Sulla base di mezzo secolo di dati sul ritorno dei pesci alla diga di Bonneville, l’unico punto di ingresso al bacino sopra la diga, le prove non supportano una risposta affermativa.

“Non abbiamo trovato alcuna prova nei dati che la spesa per il ripristino sia associata a un aumento netto dell’abbondanza di pesci selvatici”, ha detto Jaeger.

Ha affermato che il Northwest Power and Conservation Council ha fissato l’obiettivo di aumentare l’abbondanza totale di salmoni e steelhead nel bacino a 5 milioni di pesci entro il 2025, ma i ritorni annuali degli adulti alla diga di Bonneville erano in media inferiori a 1,5 milioni negli anni 2010.

E mentre la produzione di incubatoi ha aiutato con il numero complessivo di pesci adulti, ha aggiunto Jaeger, ha anche influenzato negativamente gli stock selvatici attraverso una serie di meccanismi tra cui genetica, malattie, competizione per l’habitat e il cibo e predazione di pesci selvatici da parte di pesci di incubatoio.

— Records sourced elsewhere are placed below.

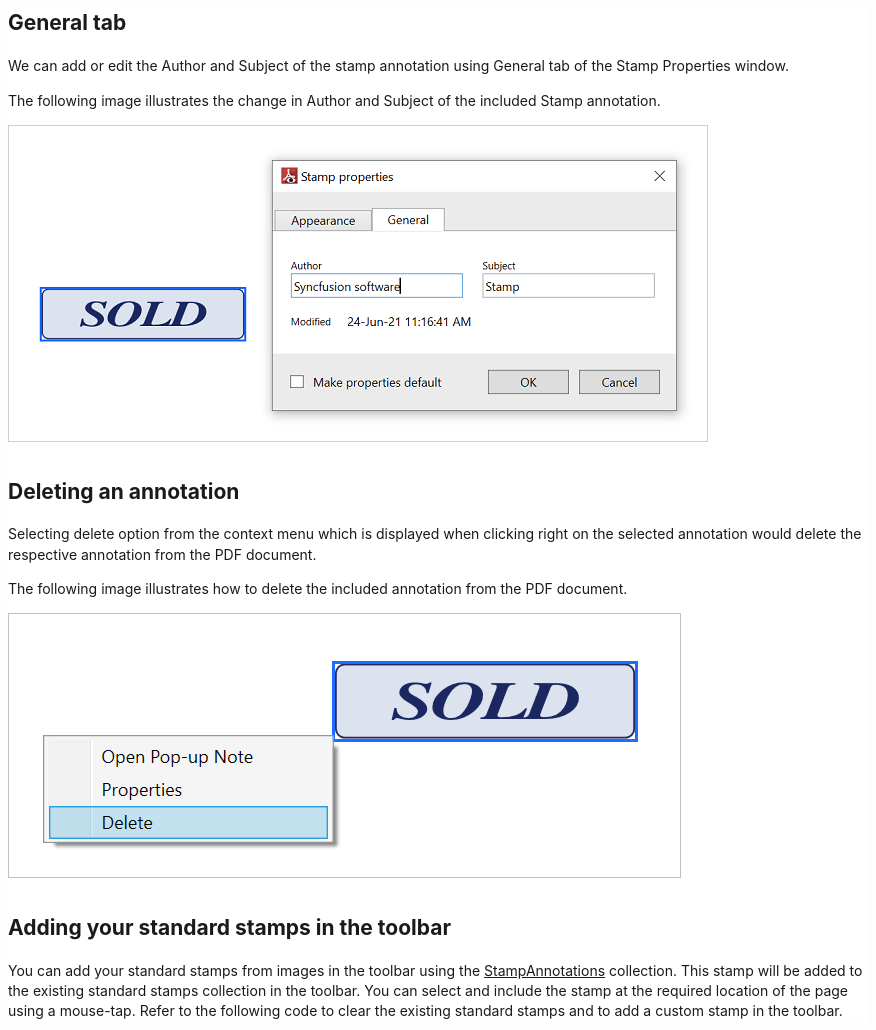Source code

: ## General tab

We can add or edit the Author and Subject of the stamp annotation using General tab of the Stamp Properties window.

The following image illustrates the change in Author and Subject of the included Stamp annotation.

![General Tab](Annotation-images\Stamp-Annotation-5.png)

## Deleting an annotation

Selecting delete option from the context menu which is displayed when clicking right on the selected annotation would delete the respective annotation from the PDF document.

The following image illustrates how to delete the included annotation from the PDF document.

![Delete stamp annotation](Annotation-images\Stamp-Annotation-6.png)

## Adding your standard stamps in the toolbar

You can add your standard stamps from images in the toolbar using the [StampAnnotations](https://help.syncfusion.com/cr/wpf/Syncfusion.Windows.PdfViewer.PdfViewerToolbarSettings.html#Syncfusion_Windows_PdfViewer_PdfViewerToolbarSettings_StampAnnotations) collection. This stamp will be added to the existing standard stamps collection in the toolbar. You can select and include the stamp at the required location of the page using a mouse-tap. Refer to the following code to clear the existing standard stamps and to add a custom stamp in the toolbar.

“Il ruolo degli incubatoi nei piani di recupero è controverso per molte ragioni, ma i risultati indicano che la produzione degli incubatoi combinata con la spesa per il ripristino è associata all’aumento del ritorno dei pesci adulti”, ha affermato Jaeger. “Tuttavia, abbiamo scoperto che i rendimenti degli adulti attribuibili alla spesa e ai rilasci di incubatoi combinati non superano ciò che possiamo attribuire ai soli incubatoi. Abbiamo esaminato le condizioni degli oceani e altre variabili ambientali, i rilasci di incubatoi, i tassi di sopravvivenza per il pesce rilasciato dagli incubatoi e la spesa per la conservazione, e non abbiamo visto alcuna indicazione di un effetto netto positivo per i pesci selvatici”.

Anche le spese per miglioramenti “durevoli” dell’habitat progettati per beneficiare cumulativamente della deposizione naturale di salmone selvatico e steelhead per molti anni non hanno portato a prove di un ritorno su questi investimenti, ha aggiunto.